James Alison is a Catholic theologian who can be tough going sometimes, but if you like reading systematic theology, he’s very interesting. He has said that one of the worst forms of oppression that GLBT people face is to be told that they simply cannot be moral; believing this lie has led to much tragedy. Here’s one of the more accessible excerpts from one of his great articles:


It has been, as some cultural commentators have begun to notice [2], the particular strength of the Catholic family, and the family in majority Catholic cultures, that it has proved relatively resilient in the face of hierarchical attempts to shore up systems of goodness [Alison uses this term to mean the social systems of defining goodness, often for oppressive purposes] ,and has typically opted for the hard work of learning how to love its gay and lesbian offspring over time, including being pleased with and protective of the legal protections which their offspring and siblings are beginning to receive, rather than go along with the easy morality of absolute definitions and consequent hatred and separations which the system of goodness has sought to reinforce.

The same pattern can be seen with the question concerning the proper shape in the public sphere of same-sex coupledom. There is the political battle, concerning access to civil marriage and its rights and responsibilities, and there is the real vocational battle which goes along with, underneath, and beyond that, which can only be dwelt in over time by those undergoing it. This looks something like: “What on earth is the shape of healthy socialization into the possibility of courtship, of adolescence lived at the same time as my heterosexual peers instead of put off until much later? What forms are to be taken by adolescent hopes, fears and dates shared with family and friends instead of hidden or skirted around out of a surfeit of delicacy, shame and fear? What is it going to look like as those who “just are that way” become able, from their childhood on, to aspire uninterruptedly to a shared life with a same sex partner without having to go through the huge psychological battles of wondering whether this would ever be possible, whether such happiness was even imaginable at all, and thus without the scars of a long battle with impossibility being etched into their soul?

Even more than this: what sort of gift to family, Church and society are same-sex couples going to be?

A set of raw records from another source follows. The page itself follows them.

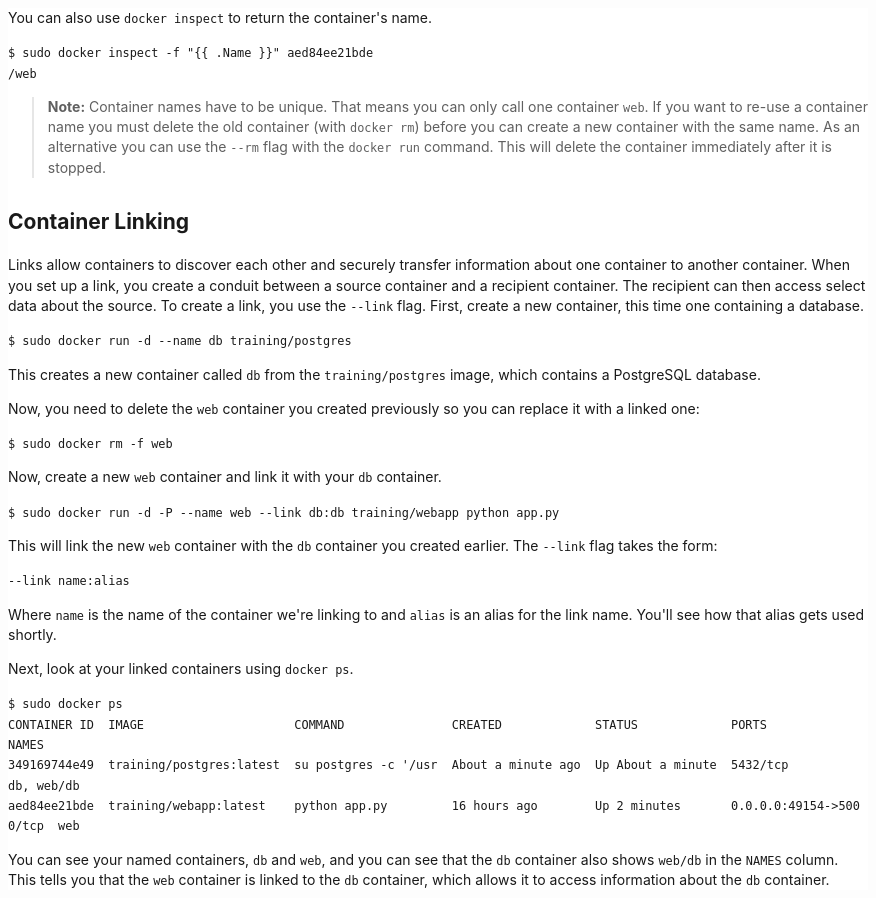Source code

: You can also use `docker inspect` to return the container's name.

    $ sudo docker inspect -f "{{ .Name }}" aed84ee21bde
    /web

> **Note:** 
> Container names have to be unique. That means you can only call
> one container `web`. If you want to re-use a container name you must delete
> the old container (with `docker rm`) before you can create a new
> container with the same name. As an alternative you can use the `--rm`
> flag with the `docker run` command. This will delete the container
> immediately after it is stopped.

## Container Linking

Links allow containers to discover each other and securely transfer information about one
container to another container. When you set up a link, you create a conduit between a
source container and a recipient container. The recipient can then access select data
about the source. To create a link, you use the `--link` flag. First, create a new
container, this time one containing a database.

    $ sudo docker run -d --name db training/postgres

This creates a new container called `db` from the `training/postgres`
image, which contains a PostgreSQL database.

Now, you need to delete the `web` container you created previously so you can replace it
with a linked one:

    $ sudo docker rm -f web

Now, create a new `web` container and link it with your `db` container.

    $ sudo docker run -d -P --name web --link db:db training/webapp python app.py

This will link the new `web` container with the `db` container you created
earlier. The `--link` flag takes the form:

    --link name:alias

Where `name` is the name of the container we're linking to and `alias` is an
alias for the link name. You'll see how that alias gets used shortly.

Next, look at your linked containers using `docker ps`.

    $ sudo docker ps
    CONTAINER ID  IMAGE                     COMMAND               CREATED             STATUS             PORTS                    NAMES
    349169744e49  training/postgres:latest  su postgres -c '/usr  About a minute ago  Up About a minute  5432/tcp                 db, web/db
    aed84ee21bde  training/webapp:latest    python app.py         16 hours ago        Up 2 minutes       0.0.0.0:49154->5000/tcp  web

You can see your named containers, `db` and `web`, and you can see that the `db`
container also shows `web/db` in the `NAMES` column. This tells you that the
`web` container is linked to the `db` container, which allows it to access information
about the `db` container.
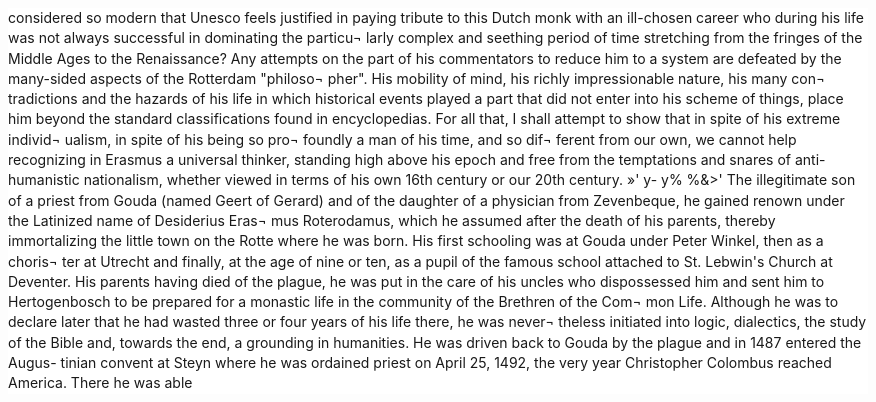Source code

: considered so modern that Unesco
feels justified in paying tribute to this
Dutch monk with an ill-chosen career
who during his life was not always
successful in dominating the particu¬
larly complex and seething period of
time stretching from the fringes of the
Middle Ages to the Renaissance?
Any attempts on the part of his
commentators to reduce him to a
system are defeated by the many-sided
aspects of the Rotterdam "philoso¬
pher". His mobility of mind, his richly
impressionable nature, his many con¬
tradictions and the hazards of his life
in which historical events played a part
that did not enter into his scheme of
things, place him beyond the standard
classifications found in encyclopedias.
For all that, I shall attempt to show
that in spite of his extreme individ¬
ualism, in spite of his being so pro¬
foundly a man of his time, and so dif¬
ferent from our own, we cannot help
recognizing in Erasmus a universal
thinker, standing high above his epoch
and free from the temptations and
snares of anti-humanistic nationalism,
whether viewed in terms of his own
16th century or our 20th century.
»'
y- y% %&>'
The illegitimate son of a priest from
Gouda (named Geert of Gerard) and
of the daughter of a physician from
Zevenbeque, he gained renown under
the Latinized name of Desiderius Eras¬
mus Roterodamus, which he assumed
after the death of his parents, thereby
immortalizing the little town on the
Rotte where he was born.
His first schooling was at Gouda
under Peter Winkel, then as a choris¬
ter at Utrecht and finally, at the age
of nine or ten, as a pupil of the famous
school attached to St. Lebwin's Church
at Deventer. His parents having died
of the plague, he was put in the care
of his uncles who dispossessed him
and sent him to Hertogenbosch to be
prepared for a monastic life in the
community of the Brethren of the Com¬
mon Life. Although he was to declare
later that he had wasted three or four
years of his life there, he was never¬
theless initiated into logic, dialectics,
the study of the Bible and, towards the
end, a grounding in humanities.
He was driven back to Gouda by the
plague and in 1487 entered the Augus-
tinian convent at Steyn where he was
ordained priest on April 25, 1492, the
very year Christopher Colombus
reached America. There he was able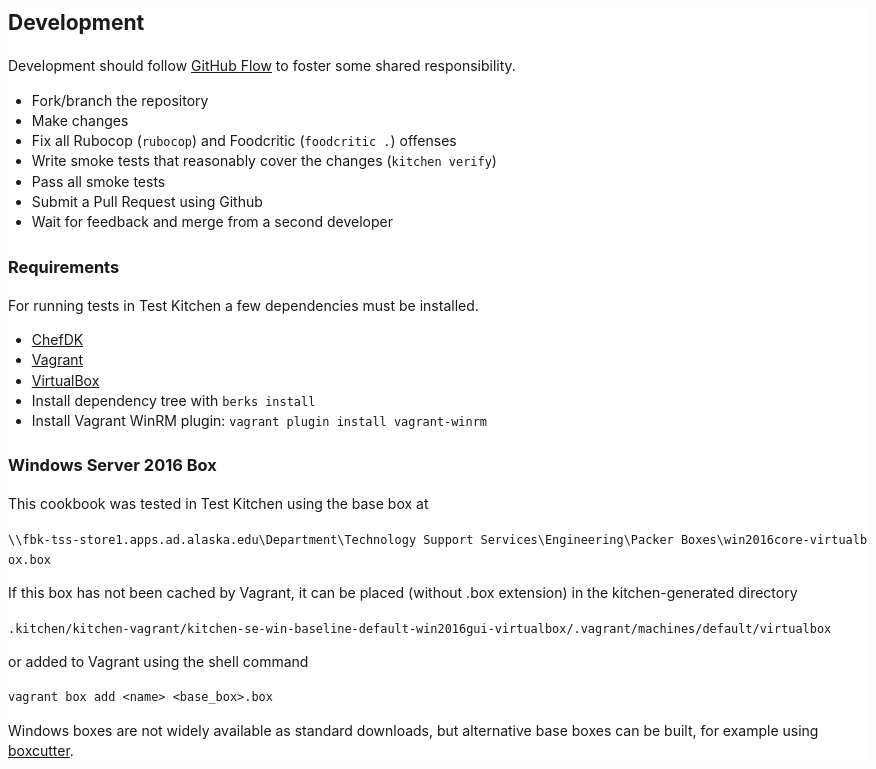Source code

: ## Development

Development should follow [GitHub Flow](https://guides.github.com/introduction/flow/) to foster some shared responsibility.

* Fork/branch the repository
* Make changes
* Fix all Rubocop (`rubocop`) and Foodcritic (`foodcritic .`) offenses
* Write smoke tests that reasonably cover the changes (`kitchen verify`)
* Pass all smoke tests
* Submit a Pull Request using Github
* Wait for feedback and merge from a second developer

### Requirements

For running tests in Test Kitchen a few dependencies must be installed.

* [ChefDK](https://downloads.chef.io/chef-dk/)
* [Vagrant](https://www.vagrantup.com/)
* [VirtualBox](https://www.virtualbox.org/wiki/Downloads)
* Install dependency tree with `berks install`
* Install Vagrant WinRM plugin:  `vagrant plugin install vagrant-winrm`

### Windows Server 2016 Box

This cookbook was tested in Test Kitchen using the base box at

`\\fbk-tss-store1.apps.ad.alaska.edu\Department\Technology Support Services\Engineering\Packer Boxes\win2016core-virtualbox.box`

If this box has not been cached by Vagrant, it can be placed (without .box extension) in the kitchen-generated directory

`.kitchen/kitchen-vagrant/kitchen-se-win-baseline-default-win2016gui-virtualbox/.vagrant/machines/default/virtualbox`

or added to Vagrant using the shell command

`vagrant box add <name> <base_box>.box`

Windows boxes are not widely available as standard downloads, but alternative base boxes can be built, for example using [boxcutter](https://github.com/boxcutter/windows).
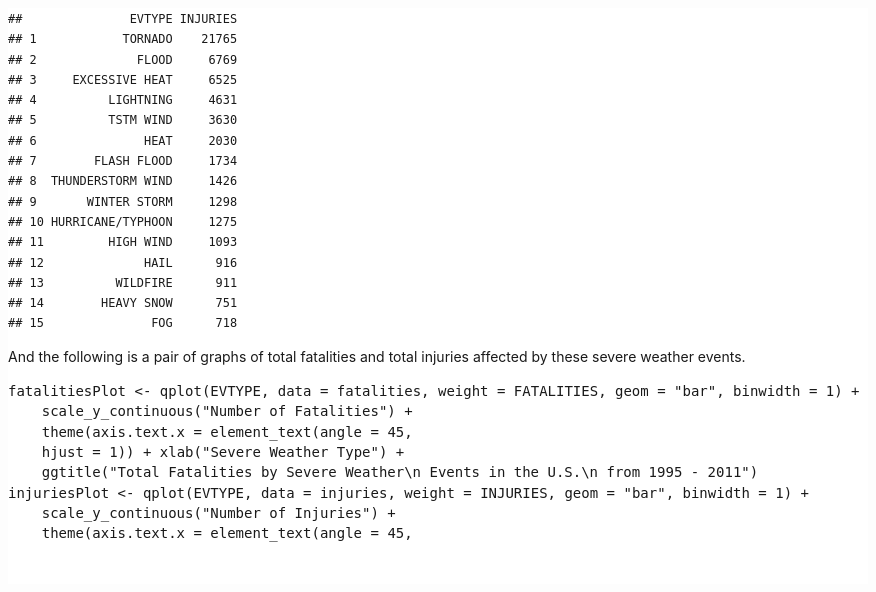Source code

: <pre><code>##               EVTYPE INJURIES
## 1            TORNADO    21765
## 2              FLOOD     6769
## 3     EXCESSIVE HEAT     6525
## 4          LIGHTNING     4631
## 5          TSTM WIND     3630
## 6               HEAT     2030
## 7        FLASH FLOOD     1734
## 8  THUNDERSTORM WIND     1426
## 9       WINTER STORM     1298
## 10 HURRICANE/TYPHOON     1275
## 11         HIGH WIND     1093
## 12              HAIL      916
## 13          WILDFIRE      911
## 14        HEAVY SNOW      751
## 15               FOG      718
</code></pre>

<p>And the following is a pair of graphs of total fatalities and total injuries affected by these severe weather events. </p>

<div class="highlight highlight-r"><pre><span class="pl-smi">fatalitiesPlot</span> <span class="pl-k">&lt;-</span> qplot(<span class="pl-smi">EVTYPE</span>, <span class="pl-v">data</span> <span class="pl-k">=</span> <span class="pl-smi">fatalities</span>, <span class="pl-v">weight</span> <span class="pl-k">=</span> <span class="pl-smi">FATALITIES</span>, <span class="pl-v">geom</span> <span class="pl-k">=</span> <span class="pl-s"><span class="pl-pds">"</span>bar<span class="pl-pds">"</span></span>, <span class="pl-v">binwidth</span> <span class="pl-k">=</span> <span class="pl-c1">1</span>) <span class="pl-k">+</span> 
    scale_y_continuous(<span class="pl-s"><span class="pl-pds">"</span>Number of Fatalities<span class="pl-pds">"</span></span>) <span class="pl-k">+</span> 
    theme(<span class="pl-v">axis.text.x</span> <span class="pl-k">=</span> element_text(<span class="pl-v">angle</span> <span class="pl-k">=</span> <span class="pl-c1">45</span>, 
    <span class="pl-v">hjust</span> <span class="pl-k">=</span> <span class="pl-c1">1</span>)) <span class="pl-k">+</span> xlab(<span class="pl-s"><span class="pl-pds">"</span>Severe Weather Type<span class="pl-pds">"</span></span>) <span class="pl-k">+</span> 
    ggtitle(<span class="pl-s"><span class="pl-pds">"</span>Total Fatalities by Severe Weather<span class="pl-cce">\n</span> Events in the U.S.<span class="pl-cce">\n</span> from 1995 - 2011<span class="pl-pds">"</span></span>)
<span class="pl-smi">injuriesPlot</span> <span class="pl-k">&lt;-</span> qplot(<span class="pl-smi">EVTYPE</span>, <span class="pl-v">data</span> <span class="pl-k">=</span> <span class="pl-smi">injuries</span>, <span class="pl-v">weight</span> <span class="pl-k">=</span> <span class="pl-smi">INJURIES</span>, <span class="pl-v">geom</span> <span class="pl-k">=</span> <span class="pl-s"><span class="pl-pds">"</span>bar<span class="pl-pds">"</span></span>, <span class="pl-v">binwidth</span> <span class="pl-k">=</span> <span class="pl-c1">1</span>) <span class="pl-k">+</span> 
    scale_y_continuous(<span class="pl-s"><span class="pl-pds">"</span>Number of Injuries<span class="pl-pds">"</span></span>) <span class="pl-k">+</span> 
    theme(<span class="pl-v">axis.text.x</span> <span class="pl-k">=</span> element_text(<span class="pl-v">angle</span> <span class="pl-k">=</span> <span class="pl-c1">45</span>,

What sort of sign of divine blessing and creativity are they going to be? In what ways are gay and straight couples and families going to be “for” each other in the future, beyond the little hints offered by “Queer Eye for the Straight Guy” of a heretofore unimagined outpouring of fabulosity and fashion sense among straight males? It seems that gay couples find themselves having to create, imagine, and negotiate every area of their togetherness, because they cannot rely on some tradition of what seems “natural”.

Just so, might not such couples be found to have something to offer those for whom the very fact of the apparent naturalness of their heterosexual togetherness actually makes it more difficult for them to become viable creators of coupledom and family? This seems to be happening as it becomes clearer all over the world how much less “nature” has to do with forming the basis of opposite-sex coupling than was thought to be the case, and how much more it is shifting patterns of power, desire and money, that are at work. It will, I suspect, be only over time that, by dwelling in the place of shame [this is another specific term used by Alison, to refer to a social definition] without reactivity, and without resentment, letting go of superficial bids for approval and short-term solutions, that we will begin to glimpse the shape of our vocations to create living signs for each other in this sphere.

© James Alison. London, Oaxaca, San Jose and Omaha, August – September 2005.